**GOAL OF THE EXERCISE:**
In the passage on the myeloma cell experiments, what served as the loading control for the Western blot analysis?

**SELECTED PASSAGE:**

- - -

Apoptotic cells were determined by the characteristic morphology, and by the presence of DNA strand breaks detected with terminal deoxynucleotidyl transferase-mediated biotinylated UTP nick-end labeling (TUNEL). The TUNEL detection of apoptosis in situ was performed with a cell death detection kit (Roche Diagnostics, Indianapolis, IN). Briefly, cytospin preparations were fixed with 4% paraformaldehyde and incubated in Triton solution for 4 min on ice. Cells incubated with the solution lacking the terminal transferase were used as a negative control. The slides were counter stained with 5% methyl green and evaluated under a light microscope. The percentage of apoptotic cells was calculated by counting at least 500 cells from multiple fields.
Western blot analysis
The expression levels of protein in RPMI 8226 were determined by Western blot analyses using standard procedures as described previously [29]. Total proteins were prepared from each culture condition with a lysis buffer containing freshly prepared protease inhibitors. The protein contents of the lysates were determined by using the BioRad Protein Assay kit (Bio Rad, Hercules, CA, USA) with a BSA standard. Proteins were subjected to SDS-PAGE, electrotransferred to nitrocellulose membrane, and immunoblotted with specific antibodies. Antibodies against acetyl-histone H3 were purchased from Upstate Biotechnology (Lake Placid, NY). Antibodies against p16 and IL-6R were purchased from Santa Cruz (Santa Cruz, CA, USA). β-actin was used as a loading control. Appropriate HRP- conjugated secondary antibodies were used. The reactive proteins were visualized using the ECL system.
Statistical analysis
The data are presented as mean ± S.D. from multiple independent experiments. Results were evaluated by a two-sided paired Student's t-test for statistical difference.
Results
PHI inhibits proliferation and causes G1 arrest of multiple myeloma cells
To evaluate the effects of PHI on the growth of myeloma cells, the multiple myeloma cell line RPMI8226 was exposed to PHI at various concentrations. PHI caused a concentration- and time-dependent growth inhibition in these cultures. A significant growth inhibitory effect could be achieved with PHI at a concentration as low as 0.1 μM (Figure 1A). A 37.1% decrease of cell density was observed when 0.1 μM PHI was present in the cell culture. The cell proliferation was further reduced to 50% of that of control with PHI concentration at 0.5 μM. When the cells were exposed to PHI at the concentration of 5 μM, the culture became static. Morphological changes were also observed after exposure of RPMI 8226 cells to PHI. The cells appeared to have condensed chromatin, plasma membrane blebbing and cell shrinkage, characteristics of apoptosis (data not shown). The apoptosis was also confirmed by the significant increase of DNA strand breaks as measured by the TUNEL method (data not shown).

- - -

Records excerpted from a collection
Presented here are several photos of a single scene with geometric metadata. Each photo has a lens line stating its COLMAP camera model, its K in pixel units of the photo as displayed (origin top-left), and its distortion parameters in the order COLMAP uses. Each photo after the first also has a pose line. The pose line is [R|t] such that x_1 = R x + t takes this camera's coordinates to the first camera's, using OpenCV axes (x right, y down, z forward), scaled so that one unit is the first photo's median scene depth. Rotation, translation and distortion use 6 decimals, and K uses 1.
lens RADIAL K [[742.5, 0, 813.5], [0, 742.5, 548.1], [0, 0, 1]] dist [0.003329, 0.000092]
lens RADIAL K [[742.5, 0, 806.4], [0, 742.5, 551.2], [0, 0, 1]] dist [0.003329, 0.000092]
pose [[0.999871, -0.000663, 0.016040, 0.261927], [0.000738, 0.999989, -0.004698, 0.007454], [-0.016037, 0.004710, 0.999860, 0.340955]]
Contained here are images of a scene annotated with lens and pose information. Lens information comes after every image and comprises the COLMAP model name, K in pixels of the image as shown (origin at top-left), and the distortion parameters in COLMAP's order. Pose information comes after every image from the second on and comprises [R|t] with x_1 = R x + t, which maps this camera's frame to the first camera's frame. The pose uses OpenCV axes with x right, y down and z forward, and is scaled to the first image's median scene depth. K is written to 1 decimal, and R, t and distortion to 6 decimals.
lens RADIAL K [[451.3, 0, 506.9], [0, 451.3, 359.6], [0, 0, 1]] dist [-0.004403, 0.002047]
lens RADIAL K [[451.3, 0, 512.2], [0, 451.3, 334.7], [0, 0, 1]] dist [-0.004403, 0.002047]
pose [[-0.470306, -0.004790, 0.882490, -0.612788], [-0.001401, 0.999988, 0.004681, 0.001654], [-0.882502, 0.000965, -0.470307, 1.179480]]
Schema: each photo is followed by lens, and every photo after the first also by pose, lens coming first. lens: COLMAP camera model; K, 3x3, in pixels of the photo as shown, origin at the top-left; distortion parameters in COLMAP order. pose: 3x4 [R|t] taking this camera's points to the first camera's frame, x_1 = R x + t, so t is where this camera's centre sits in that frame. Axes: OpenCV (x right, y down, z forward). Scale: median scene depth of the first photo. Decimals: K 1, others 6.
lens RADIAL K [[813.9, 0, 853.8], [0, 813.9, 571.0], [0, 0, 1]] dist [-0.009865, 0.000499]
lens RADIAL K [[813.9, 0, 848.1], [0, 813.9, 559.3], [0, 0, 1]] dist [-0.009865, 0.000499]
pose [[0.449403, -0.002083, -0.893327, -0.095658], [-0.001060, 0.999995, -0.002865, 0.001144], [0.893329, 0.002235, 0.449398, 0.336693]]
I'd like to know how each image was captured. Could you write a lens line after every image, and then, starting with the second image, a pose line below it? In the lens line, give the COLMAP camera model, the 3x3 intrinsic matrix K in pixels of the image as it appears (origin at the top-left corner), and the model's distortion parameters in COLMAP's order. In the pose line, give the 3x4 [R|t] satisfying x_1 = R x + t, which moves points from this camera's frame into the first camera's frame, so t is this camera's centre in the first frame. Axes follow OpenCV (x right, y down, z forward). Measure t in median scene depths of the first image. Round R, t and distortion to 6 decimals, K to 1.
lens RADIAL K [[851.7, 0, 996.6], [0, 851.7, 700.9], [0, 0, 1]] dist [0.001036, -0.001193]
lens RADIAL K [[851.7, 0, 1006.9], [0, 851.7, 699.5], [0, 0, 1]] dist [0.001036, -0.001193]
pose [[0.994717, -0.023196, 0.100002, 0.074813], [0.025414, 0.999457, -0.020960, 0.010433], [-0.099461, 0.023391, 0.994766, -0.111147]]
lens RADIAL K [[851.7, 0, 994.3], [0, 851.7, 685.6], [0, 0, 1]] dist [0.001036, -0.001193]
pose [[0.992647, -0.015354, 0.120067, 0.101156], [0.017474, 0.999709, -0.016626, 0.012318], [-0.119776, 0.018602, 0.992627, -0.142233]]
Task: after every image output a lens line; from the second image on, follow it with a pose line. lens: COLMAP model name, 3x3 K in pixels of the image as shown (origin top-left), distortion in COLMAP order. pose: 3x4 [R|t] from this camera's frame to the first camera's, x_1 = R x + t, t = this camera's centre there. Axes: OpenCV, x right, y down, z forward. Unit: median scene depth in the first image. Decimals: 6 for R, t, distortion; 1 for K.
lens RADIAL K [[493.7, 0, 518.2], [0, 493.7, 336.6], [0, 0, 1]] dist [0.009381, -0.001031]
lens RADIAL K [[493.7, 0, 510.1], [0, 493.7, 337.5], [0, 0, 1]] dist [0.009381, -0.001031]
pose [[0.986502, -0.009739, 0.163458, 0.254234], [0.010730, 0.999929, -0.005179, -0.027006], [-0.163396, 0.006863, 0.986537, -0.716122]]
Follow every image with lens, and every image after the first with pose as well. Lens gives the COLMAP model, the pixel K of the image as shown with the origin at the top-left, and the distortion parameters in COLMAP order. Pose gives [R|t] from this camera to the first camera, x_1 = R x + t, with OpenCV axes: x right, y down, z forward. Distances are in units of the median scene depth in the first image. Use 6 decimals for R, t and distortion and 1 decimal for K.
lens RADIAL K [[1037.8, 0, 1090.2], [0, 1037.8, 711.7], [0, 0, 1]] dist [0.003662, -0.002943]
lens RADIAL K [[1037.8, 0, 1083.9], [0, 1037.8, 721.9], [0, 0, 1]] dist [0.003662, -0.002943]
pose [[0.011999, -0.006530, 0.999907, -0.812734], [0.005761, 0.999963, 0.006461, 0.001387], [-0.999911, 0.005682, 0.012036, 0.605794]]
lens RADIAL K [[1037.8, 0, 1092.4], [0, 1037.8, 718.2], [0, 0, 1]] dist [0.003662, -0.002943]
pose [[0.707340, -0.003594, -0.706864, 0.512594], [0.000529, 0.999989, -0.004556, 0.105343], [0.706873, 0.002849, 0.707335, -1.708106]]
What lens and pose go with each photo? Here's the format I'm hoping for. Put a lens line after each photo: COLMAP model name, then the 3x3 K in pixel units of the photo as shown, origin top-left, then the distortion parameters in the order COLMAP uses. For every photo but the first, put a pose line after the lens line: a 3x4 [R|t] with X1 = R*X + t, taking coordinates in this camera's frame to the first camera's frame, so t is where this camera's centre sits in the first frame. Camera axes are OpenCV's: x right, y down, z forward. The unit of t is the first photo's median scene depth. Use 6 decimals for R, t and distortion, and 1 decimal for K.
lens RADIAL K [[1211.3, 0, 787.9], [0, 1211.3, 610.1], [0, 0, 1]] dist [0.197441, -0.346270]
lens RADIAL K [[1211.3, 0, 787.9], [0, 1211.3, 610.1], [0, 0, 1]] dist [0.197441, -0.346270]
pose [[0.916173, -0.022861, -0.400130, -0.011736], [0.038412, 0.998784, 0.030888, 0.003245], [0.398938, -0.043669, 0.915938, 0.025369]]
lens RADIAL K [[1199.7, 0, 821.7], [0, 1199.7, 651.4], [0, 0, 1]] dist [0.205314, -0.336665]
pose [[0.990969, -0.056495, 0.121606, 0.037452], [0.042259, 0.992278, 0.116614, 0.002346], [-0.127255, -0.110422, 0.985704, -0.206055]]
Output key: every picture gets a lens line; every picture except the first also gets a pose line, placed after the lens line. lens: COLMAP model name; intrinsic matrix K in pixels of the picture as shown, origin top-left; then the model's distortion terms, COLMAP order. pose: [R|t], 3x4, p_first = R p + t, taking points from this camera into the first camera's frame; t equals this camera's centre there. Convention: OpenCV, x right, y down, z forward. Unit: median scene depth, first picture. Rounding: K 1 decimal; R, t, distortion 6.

- - -

**SOLVED PROBLEM:**
β-actin